課題は第3Qと分析する [写真]=B.LEAGUE

  改善点を口にした一方で、一定の手応えも感じていた。

「良かったところは本当にチームとして、いい流れでオフェンスを回せました。今日は相手のアキ・チェンバース選手が4ファウルになったとき、熊谷(尚也)選手のポストプレーを集中的に狙ったり、全員でここを狙おうという意識があったのでフロアバランスも良かったです。ディフェンスもみんなが相手とコンタクトし続けて、ミスをさせたりタフなシュートを打たせることできていました」

 藤井は、篠山のケガの影響もあり、B1開幕戦ではスターティングメンバーを務める可能性が高い。昨季は、全60試合に出場したものの先発出場は26試合にとどまった。それでも藤井は「スタメンにこだわっているとかはない」と強調する。

「(篠山のバックアップという)イメージを崩したいとかそういうわけですし、最終的な判断はヘッドコーチなので僕は求められていることを頑張るだけです。ただもっとチームがレベルアップするには個人のレベルアップも絶対必要だと思います。竜青さんが世界と戦ったことで、(川崎の)練習に物足りなさを感じることがあるかもしれないですけど、そこを僕が頑張って竜青さんに危機感を持たせることができたら、チームとしても成長できるので練習からバチバチやりたいなと思います」

「竜青さんがいない今、僕がリーダーシップをとってやっていますし、いつも以上にリーダーシップという部分を意識してやってはいます」

開幕戦では因縁の相手・宇都宮と激突する [写真]=B.LEAGUE

 川崎は、10月3日に宇都宮ブレックスを横浜アリーナで迎え撃つ。「B.LEAGUE CHAMPIONSHIP 2018-19」のクォーターファイナルの再戦だ。リベンジに燃えるチーム状況は「順調にきています」と一言。続けて「ケガ人も戻っくればチーム力は上がりますし、あとはコミュニケーションを積極的にとっていければ遅れて合流するメンバーも問題ないと思います。今後はコミュニケーションの部分が一番大事」と課題を吐露した。

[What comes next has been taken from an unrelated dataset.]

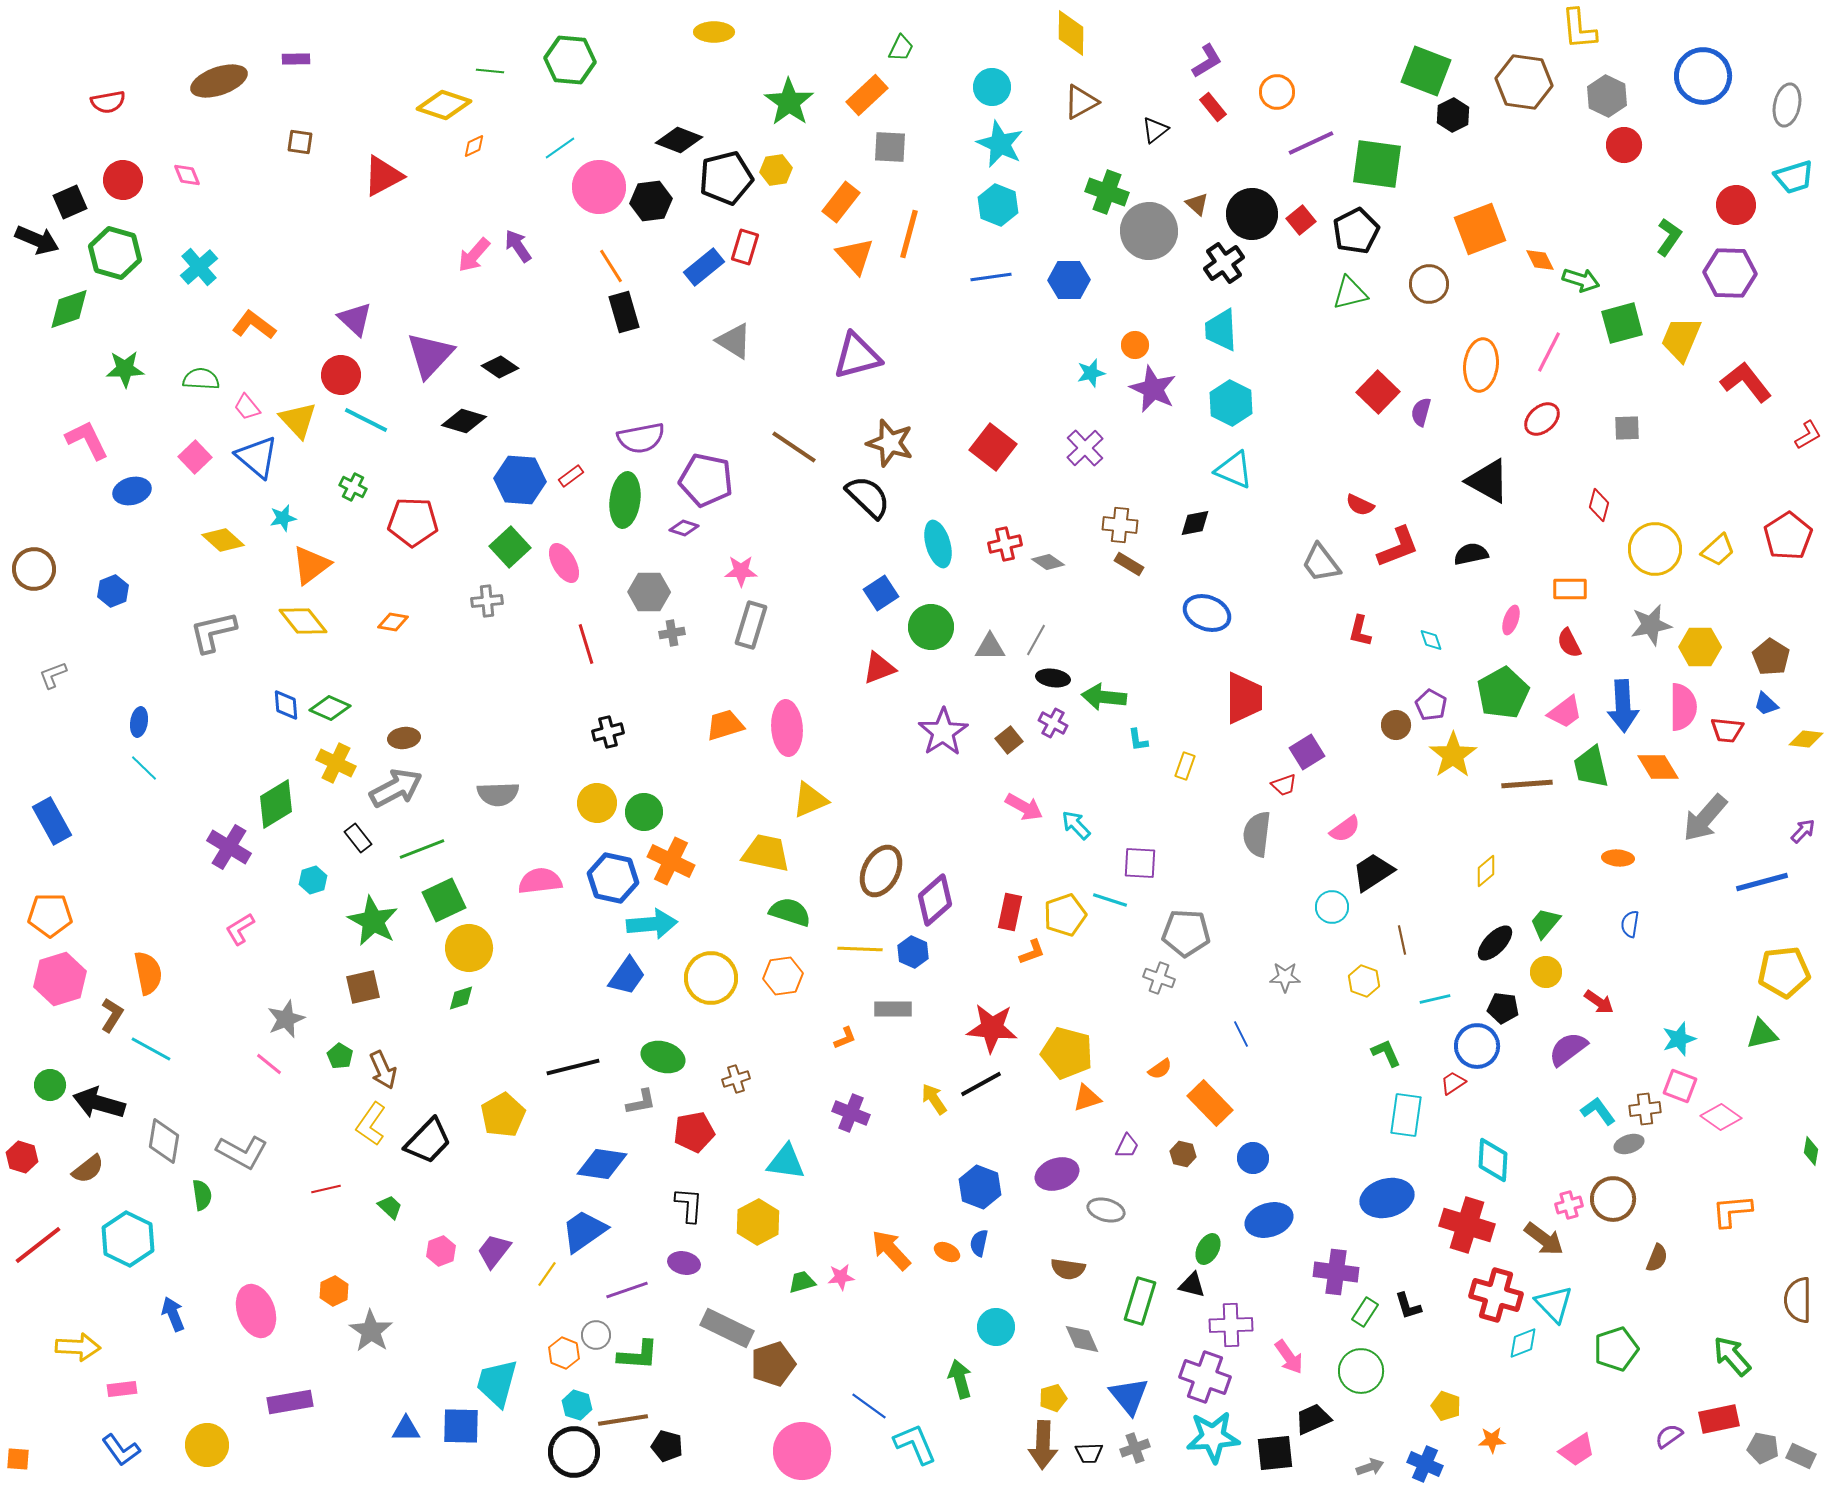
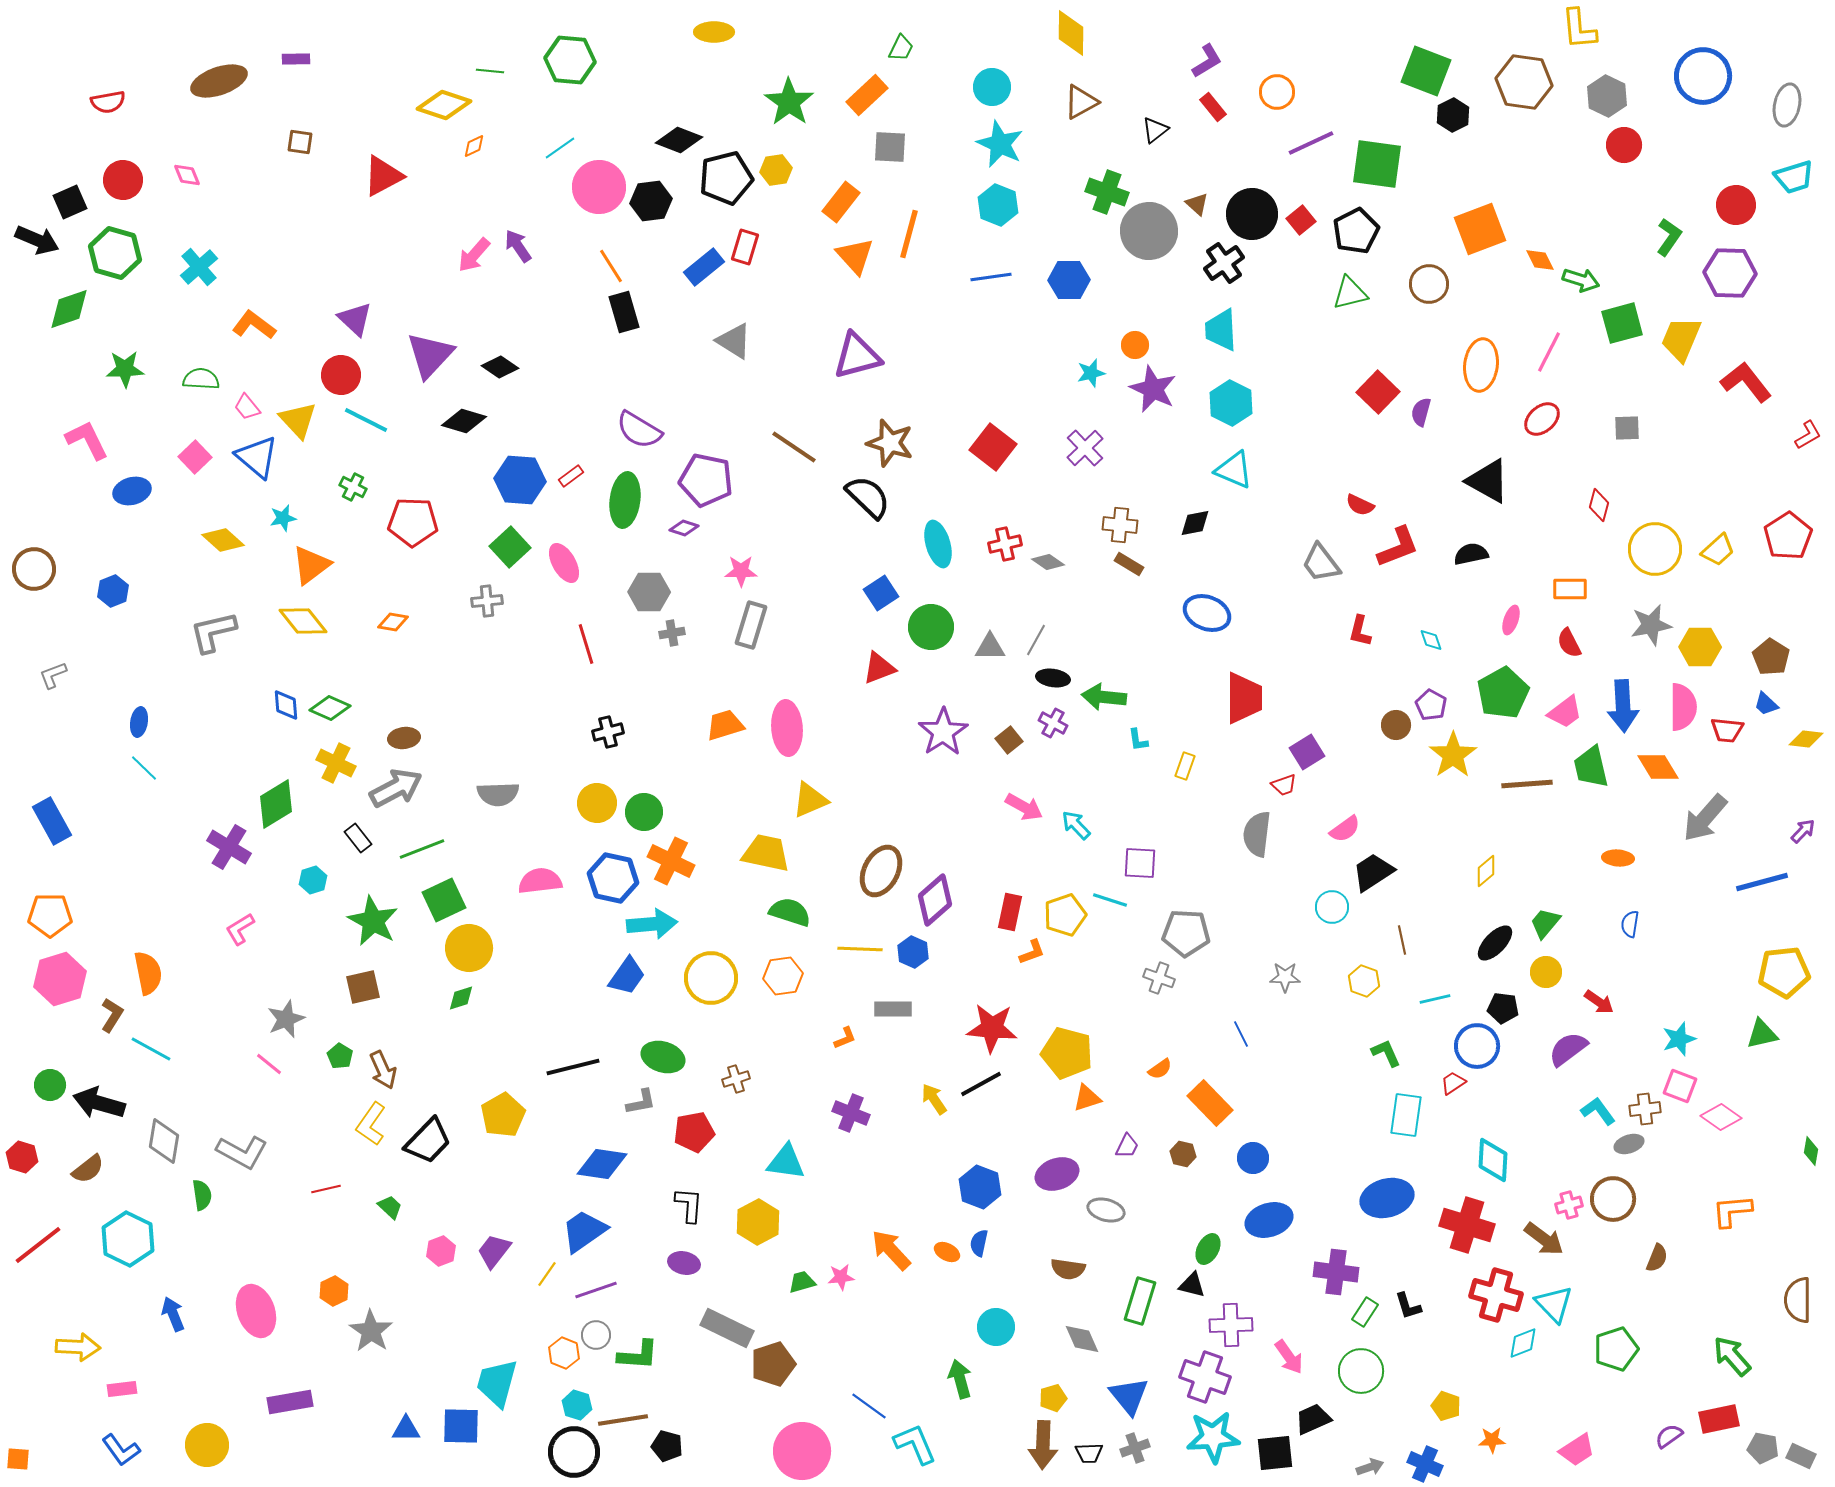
purple semicircle at (641, 438): moved 2 px left, 8 px up; rotated 42 degrees clockwise
purple line at (627, 1290): moved 31 px left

「昨シーズン、プレーオフで完敗したので、僕らとしては『今シーズンの川崎は違う』というところを見せたいです。あとはワールドカップが終わって、次はオリンピック、バスケットが一番盛り上がるときなので開幕戦でいい試合をして、『バスケットは楽しい』、『川崎のバスケットをもっと見たい』と思ってくれる人がもっと増えればいいんじゃないかなと思います」

 人一倍強い気持ちを持つ27歳の司令塔が、今シーズンこそ川崎を頂点へ導けるか。